The Role
- Automate for insight and scale: Build systems that make troubleshooting fast, safe, and scalable across thousands of Neo4j instances. From internal tools that surface clear insights to canaries that support safe rollouts, you’ll focus on automation that elevates reliability engineering.
- Treat operations as a software problem: Replace tribal knowledge and ad-hoc scripts with tools and systems that codify best practices—making operations predictable, scalable, and repeatable.
- Design for resilience, learn from failure: Own and evolve the tooling and processes behind incident response. From clear alerts to blameless reviews, you’ll help ensure teams respond with confidence and learn with clarity.

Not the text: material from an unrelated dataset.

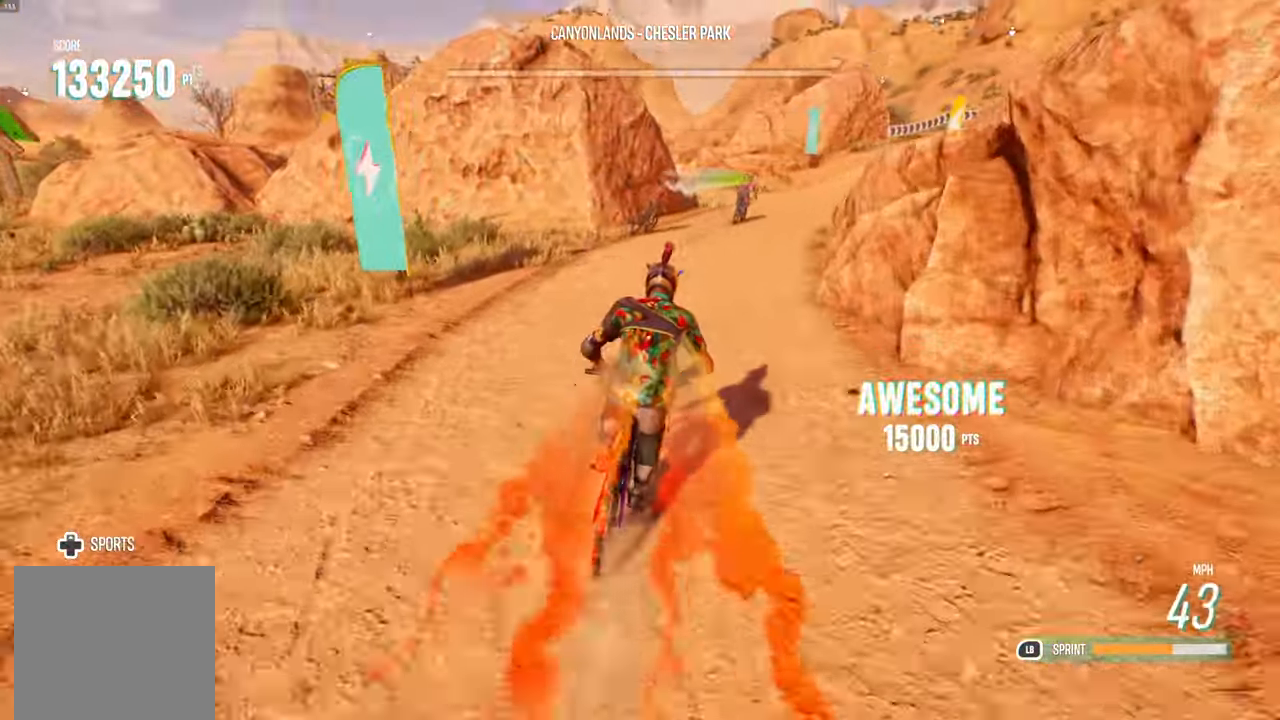
{"buttons": ["R2"], "left_stick": "center", "right_stick": "center", "events": [[83, "left_stick", "up-right"], [300, "left_stick", "center"]]}
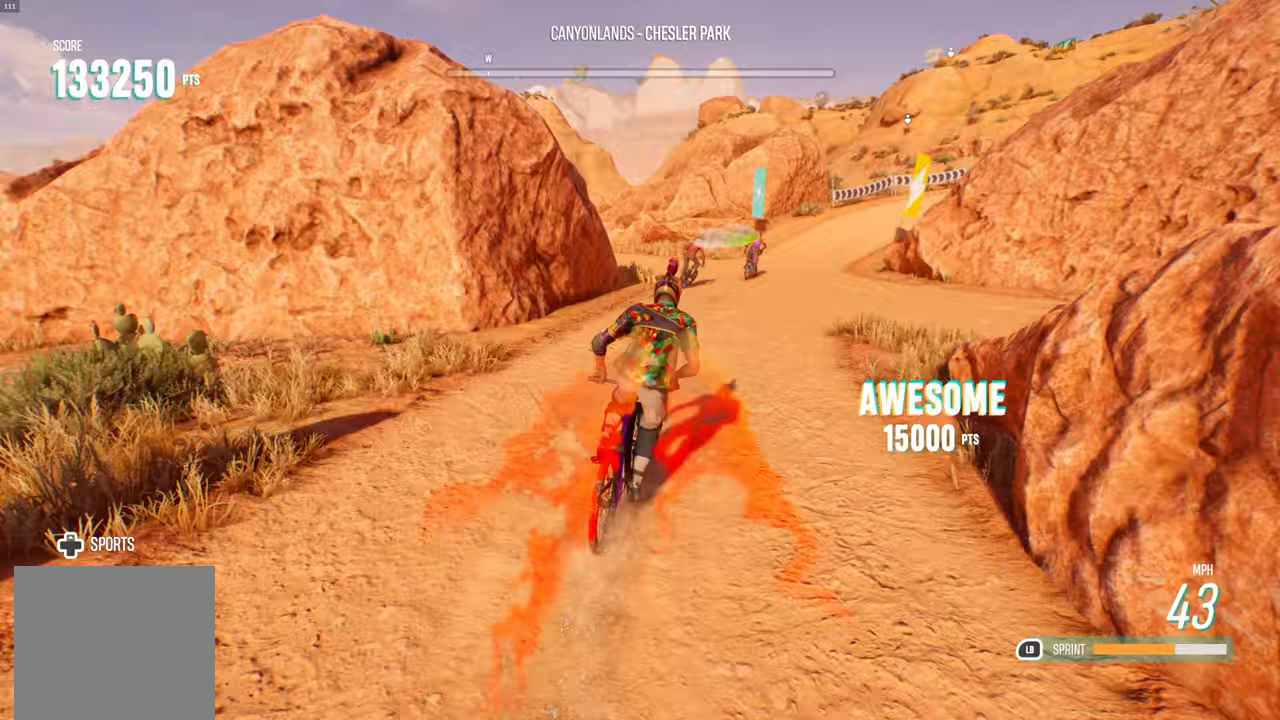
{"buttons": ["R2"], "left_stick": "center", "right_stick": "center", "events": [[83, "left_stick", "right"], [317, "left_stick", "center"]]}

- Champion reliability as a product feature: Help teams define and act on SLIs and SLOs, turning reliability into a shared, data-driven priority across engineering.
- Create signals, not noise: Shape an observability stack that tells us what matters, when it matters—so we can detect issues early and resolve them quickly.
Qualifications
- Writing backend tools and automation in Go—the primary language—with an emphasis on sound architecture, testing, and maintainability. Strong software skills in other languages, like Python, are also welcome.
- Applying SRE practices in real-world environments: defining SLIs and SLOs, reducing toil through automation, and driving reliability through engineering.
- Collaborating with other teams to promote SRE thinking—educating on principles like observability, ownership, and service level objectives.
- Troubleshooting large-scale, cloud-based systems with confidence and curiosity.
- Monitoring distributed systems and understanding their performance characteristics.
- Designing systems with reliability, safety, and debugability as first-class concerns.
- Working with observability tools like OTel Collector, Prometheus, Grafana, and Google Cloud’s operations suite.
- Deploying and managing applications on Kubernetes; cluster-level administration is a plus.
- Managing infrastructure with Kustomize and Terraform—keeping it clear, modular, and easy to evolve.
- Building and maintaining CI/CD workflows—ours run on GitHub Actions.
- Participating in on-call rotations and incident response with a focus on improvement, not blame.
- Writing and contributing to postmortems that lead to meaningful, lasting changes.